Bangladesh is set to form a sovereign wealth fund with an authorised capital of $5 billion to finance big projects.
A seven-member team led by Bangladesh Bank's Deputy Governor SK Sur Chowdhury that was formed last year to evaluate the prospects of creating the fund submitted its report to Finance Minister AMA Muhith yesterday.
It is a government or state-run fund usually created with central bank reserves or profits from natural resources such as oil, gas or minerals.
“But Bangladesh does not have any such natural resource. I do say I have natural resource, which is human,” Muhith said, acknowledging the contribution of the expatriate Bangladeshis, who send home vast sums of money every year.
The government had initially planned to directly draw into the country's sizeable foreign currency reserves for mega projects but there are some problems with the budget deficit management, so the idea of creating a SWF is being considered.
“The sovereign wealth fund is a new concept for Bangladesh,” he said, adding that a law needs to be passed first before forming the fund.

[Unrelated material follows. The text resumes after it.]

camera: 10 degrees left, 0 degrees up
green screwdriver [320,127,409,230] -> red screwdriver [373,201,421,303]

A proposal for creating the fund will be sent to the cabinet next month. Once the approval comes, work on enacting the law will start.
“If the cabinet approves the proposal, I am hopeful that the act will be presented in the next parliament session. The government will complete the process in three to four months.”

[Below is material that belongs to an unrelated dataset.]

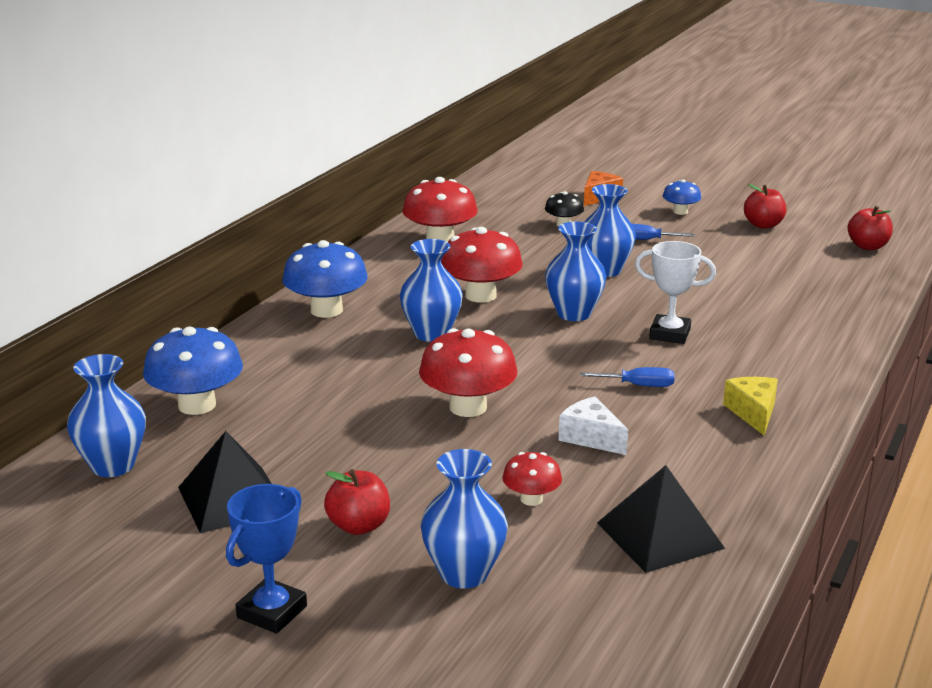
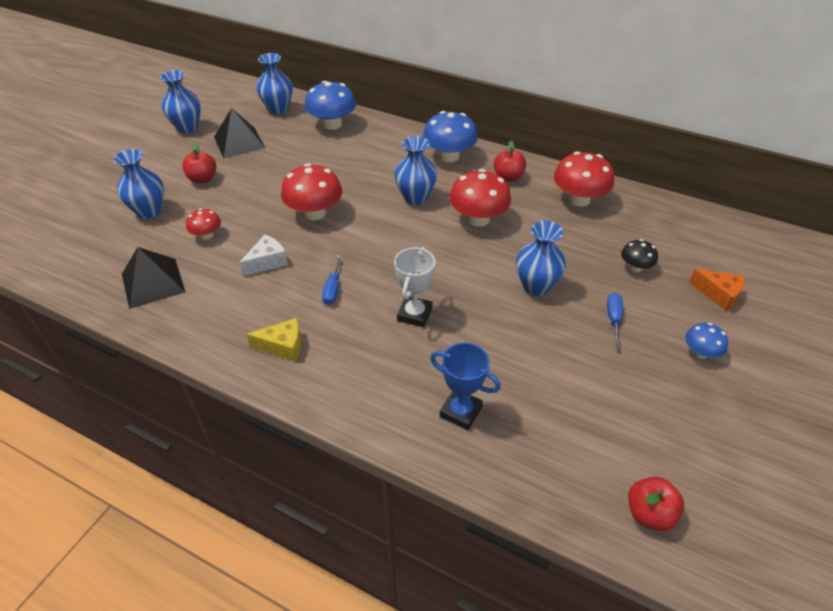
camera: 90 degrees right, 20 degrees up
blue trophy [226,484,307,634] -> blue trophy moved to [430,342,501,430]
blue vase [545,221,606,321] -> blue vase moved to [160,70,201,133]
red apple [744,184,786,229] -> red apple moved to [494,140,526,181]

The paid-up capital for the fund will initially be collected from the central bank's foreign currency reserves. The report recommended initial paid-up capital of $1 billion.
Later, the government will issue various treasury bonds and raise money from the market in local currency. The money will later be converted into foreign currency for the SWF.
Muhith said there are some limitations on the use of money from SWF: only the projects that are economically sound can be taken up. The money from SWF cannot be used to finance any or every project.
On December 14, the country's foreign currency reserves stood at $31.75 billion, which is enough to honour eight months' import bills. The central bank does not keep the reserves idle: it invests in lucrative areas, so much that a big chunk of its profits come from them.
But in recent times, the rate of interest in the world market has dropped sharply, and in many sectors it is zero percent. As a result, BB's returns from its investment of the reserves have shrunk. The development prompted the government to devise ways to utilise the reserves for a cause that will accelerate economic growth. For the past decade, the economy has been stuck in the 6 percent growth trajectory, the main cause of which is the lack of infrastructure. Once the SWF is formed, the government will borrow from it to spend on big infrastructure projects such as the Padma bridge.
Many central banks in recent years have accumulated reserves in excess of needs for liquidity or exchange rate management, and most of them have diversified into assets other than highly short-term liquid assets.
As of September 2016, total assets under SWFs around the world stood at $7.4 trillion, up 0.76 percent from a year earlier, according to the Sovereign Wealth Fund Institute, a US-based company that analyses public asset owners such as SWFs and other long-term government investors.
Norway's government pension fund ranks number one in terms of the size of SWF. China Investment Corporation, Abu Dhabi Investment Authority, Saudi Arabia's SAMA Foreign Holdings and Kuwait Investment Authority round up the top five spots.